The dissection tutorial was developed with Mixed-Reality Tool Kit holographic assets with information buttons and instruction pains to guide students through the process. To determine the performance of the deep-learning models for the tutorial’s organ detection, the box losses for the training and validation batches over epochs were obtained from the Python environment. The internal organs’ final box losses were 1.3093 for training (Fig. 1a.) and 1.1767 for validation (Fig. 2a.), while the external organs' final box losses were 1.4971 for training (Fig. 1b.) and 1.3678 (Fig. 2b.) for validation. Since the loss curves plateau with similar final values, the model effectively fits the data with adequately emulated algorithms for detecting anatomical features and minimal accumulated error in performance. The mean Average Precisions (mAP50s) were obtained from the precision-recall curves generated with the Intersection over Union threshold of 0.5. The final mAP50s were 0.87047 for the internal organs (Fig. 3a.) and 0.83138 for the external organs (Fig. 3b.). Since the models maintain high precision even at high recall levels, these values indicate the models’ precise detection of most organ pixels without selecting non-ogan pixels in the image.

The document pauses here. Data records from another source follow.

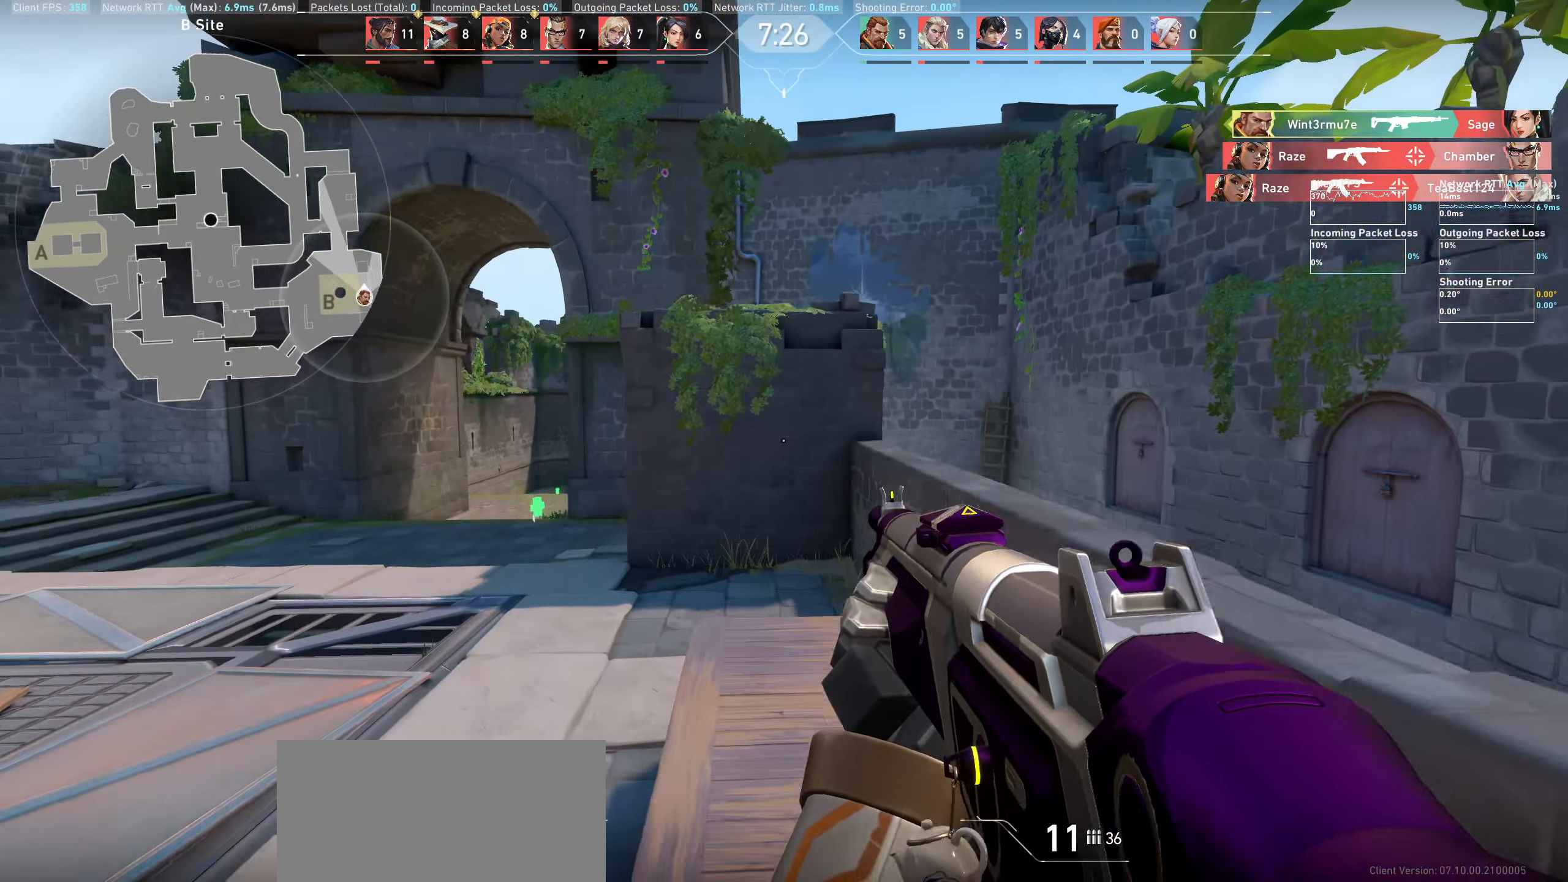
{"keys": ["w"], "mouse": [], "events": [[283, "d", "up"]]}
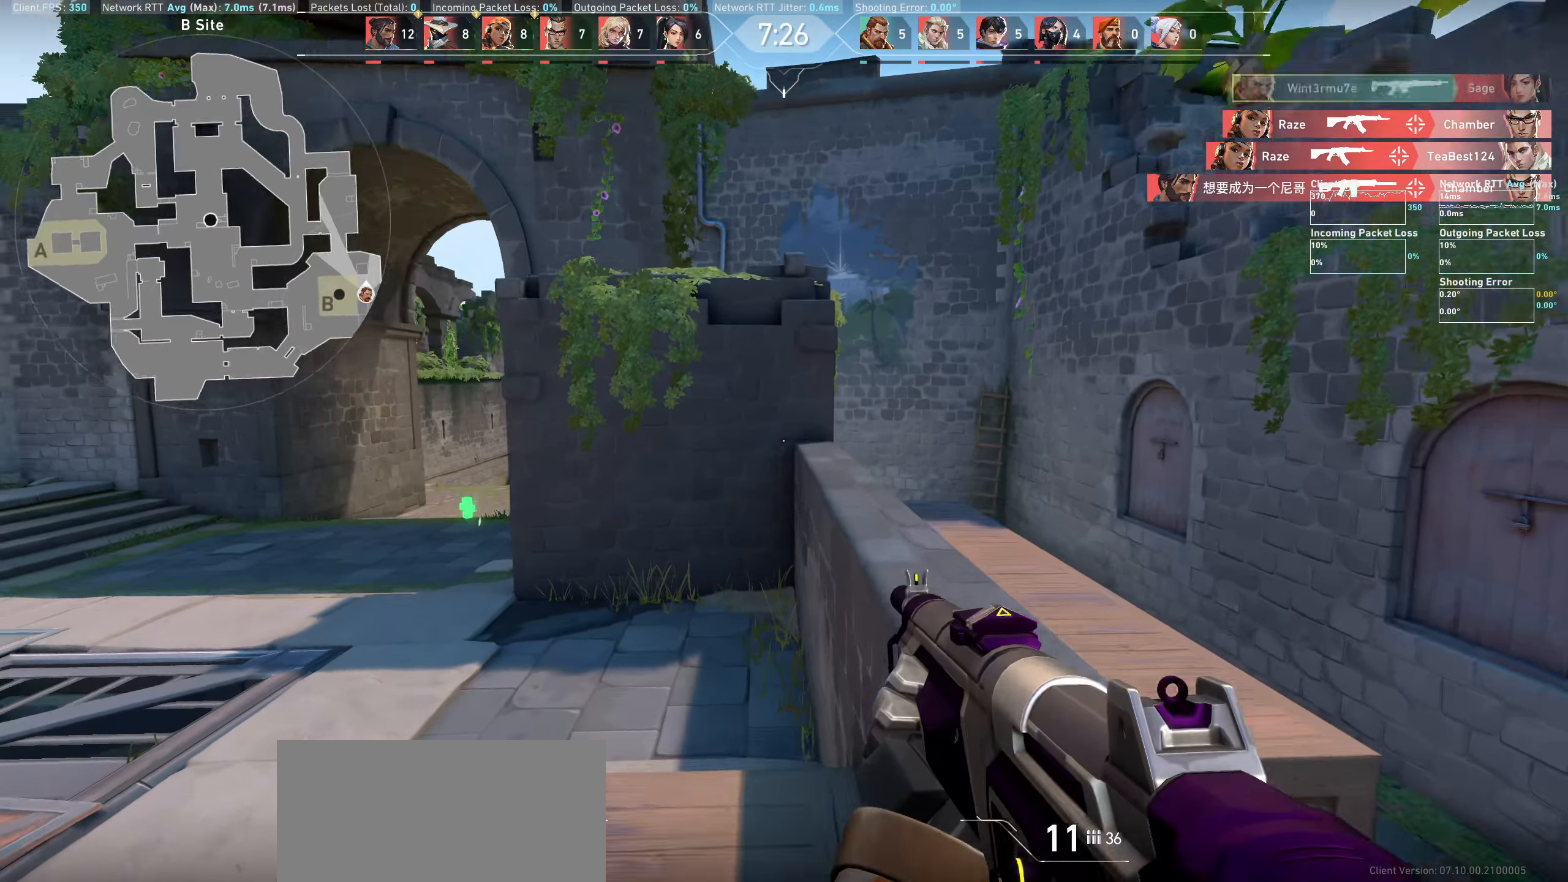
{"keys": ["d"], "mouse": [], "events": [[83, "w", "up"], [350, "d", "down"]]}
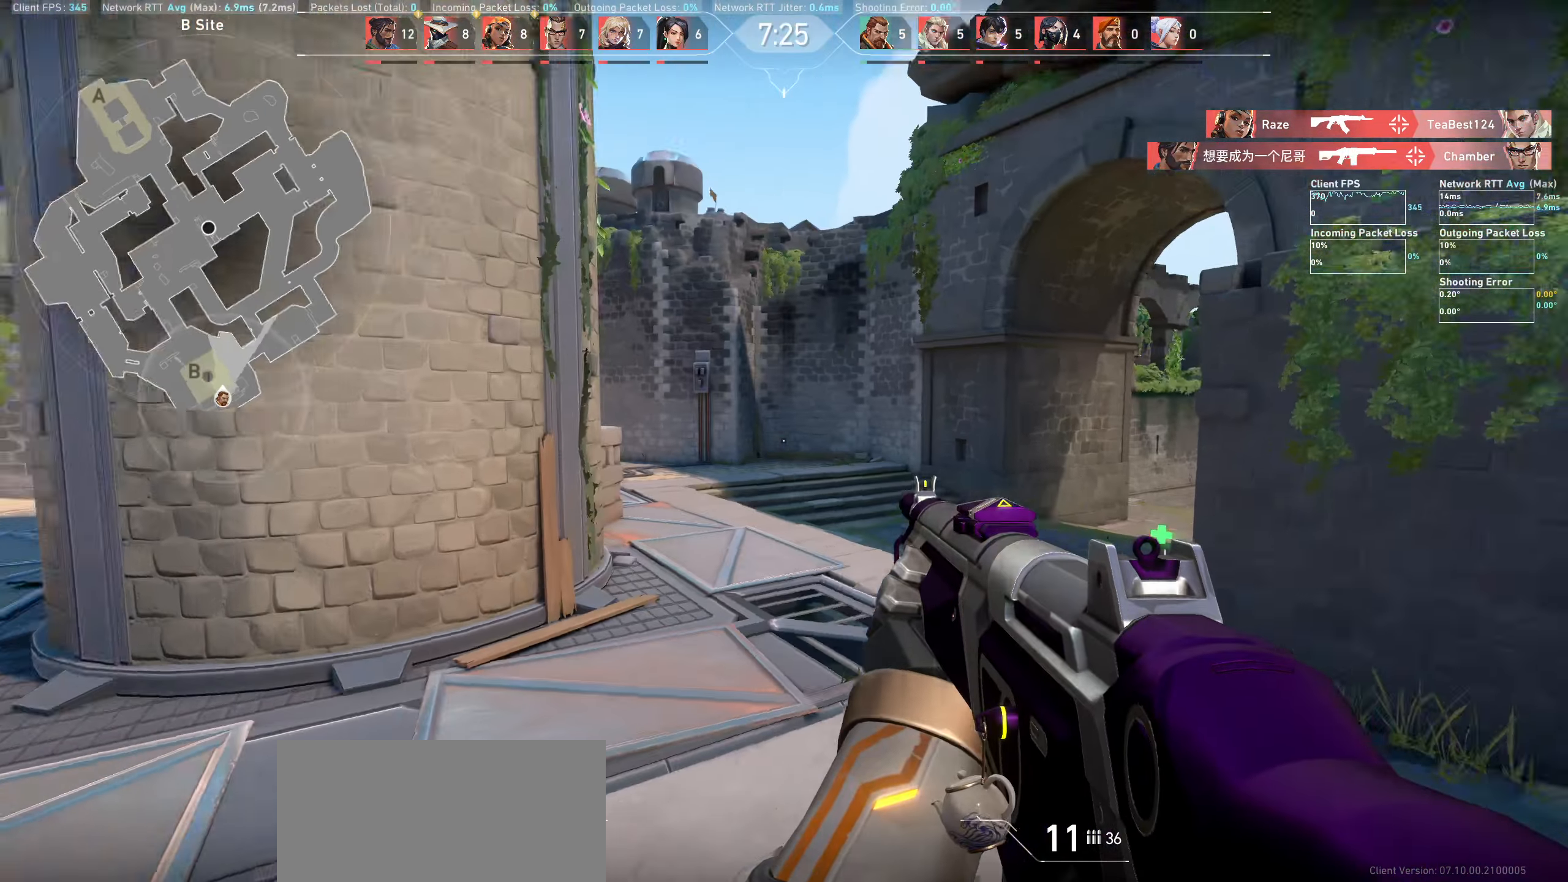
{"keys": [], "mouse": [], "events": [[300, "d", "up"]]}
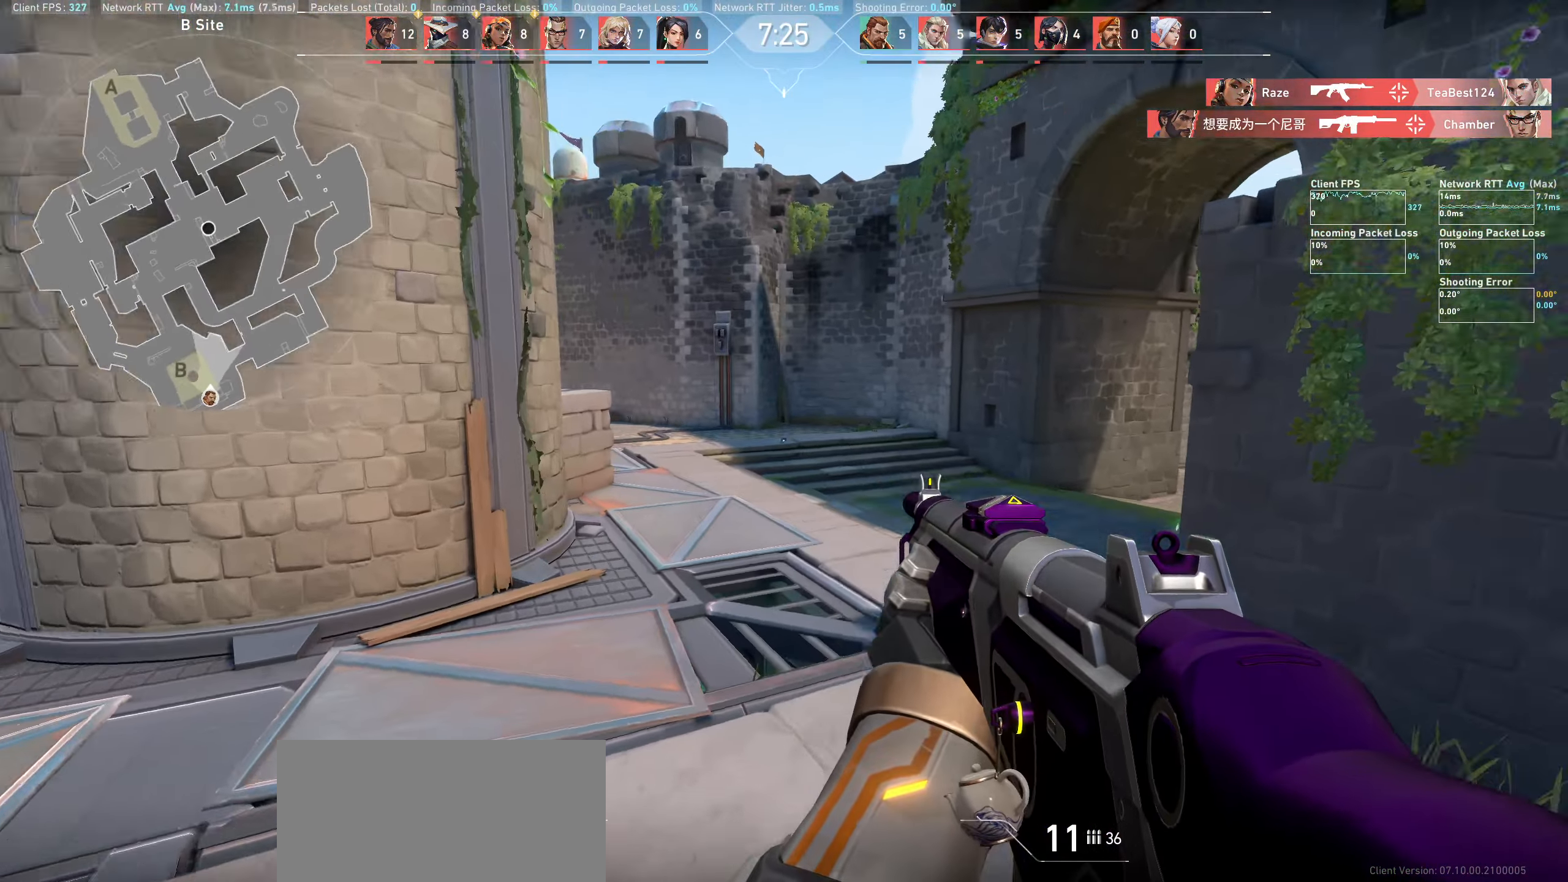
{"keys": [], "mouse": [], "events": [[67, "a", "down"], [467, "a", "up"]]}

The true-positive predictions were obtained from the models’ normalized confusion matrix to determine the model’s accuracy in organ differentiation. The average true-positive predictions were 0.84 for internal organs with a maximum of 0.93 for intestine detection (Fig. 4a.) and 0.86 for external organs with a maximum of 0.99 for head detection (Fig. 5a). Given the high true-positive percentages, the models effectively distinguish the different internal and external organs with some challenges in dissociating objects from their backgrounds leading to few false positive labels. The development of a mixed reality system for organ detection in fetal pig dissection has shown promising results with high recognition accuracy. Therefore, the integration of the YOLOv8 algorithm has the potential to enhance the student learning experience with more interactive, informative, and engaging dissection processes. Future work will incorporate usability tests with quantitative questionnaires to analyze student satisfaction, dissection quality, and laboratory completion time.
[1] Torabinia M, Caprio A, Fenster TB, Mosadegh B. “Single Evaluation of Use of a Mixed Reality Headset for Intra-Procedural Image-Guidance during a Mock Laparoscopic Myomectomy on an Ex-Vivo Fibroid Model.” Journal of Applied Sciences. 2022; 12(2):563. doi: 10.3390/app12020563.
[2] Bala L., Kinross J., Martin G., Koizia L.J., Kooner A.S., Shimshon G.J., Hurxkens T.J., Pratt P.J., Sam A.H. “A remote access mixed reality teaching ward round.” The Clinical Teacher. 2021; 18:386–390. doi: 10.1111/tct.13338.
[3] H. Bahri, D. Krčmařík and J. Kočí, “Accurate Object Detection System on HoloLens Using YOLO Algorithm,” International Conference on Control, Artificial Intelligence, Robotics and Optimization , 2019, pp. 219-224, doi: 10.1109/ICCAIRO47923.2019.00042.